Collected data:

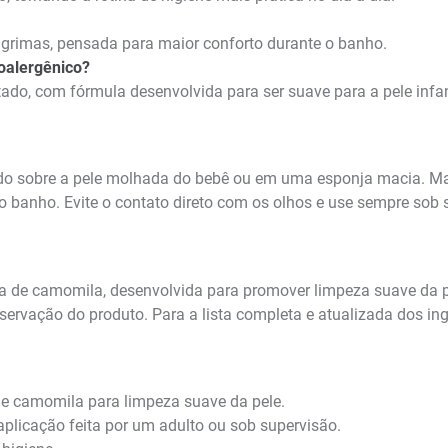
grimas, pensada para maior conforto durante o banho.
oalergênico?
ado, com fórmula desenvolvida para ser suave para a pele infan
ido sobre a pele molhada do bebê ou em uma esponja macia. 
 o banho. Evite o contato direto com os olhos e use sempre sob 
cia de camomila, desenvolvida para promover limpeza suave da 
servação do produto. Para a lista completa e atualizada dos in
a e camomila para limpeza suave da pele.
plicação feita por um adulto ou sob supervisão.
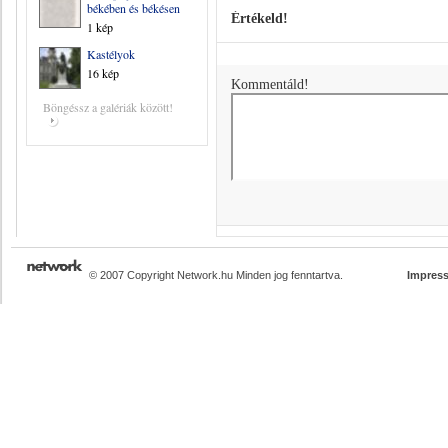
békében és békésen
Értékeld!
1 kép
Kastélyok
16 kép
Kommentáld!
Böngéssz a galériák között!
© 2007 Copyright Network.hu Minden jog fenntartva.
Impres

The task:
Show every line in the material that contains the word "camomila", with matching case.

Written solution:
cia de camomila, desenvolvida para promover limpeza suave da 
a e camomila para limpeza suave da pele.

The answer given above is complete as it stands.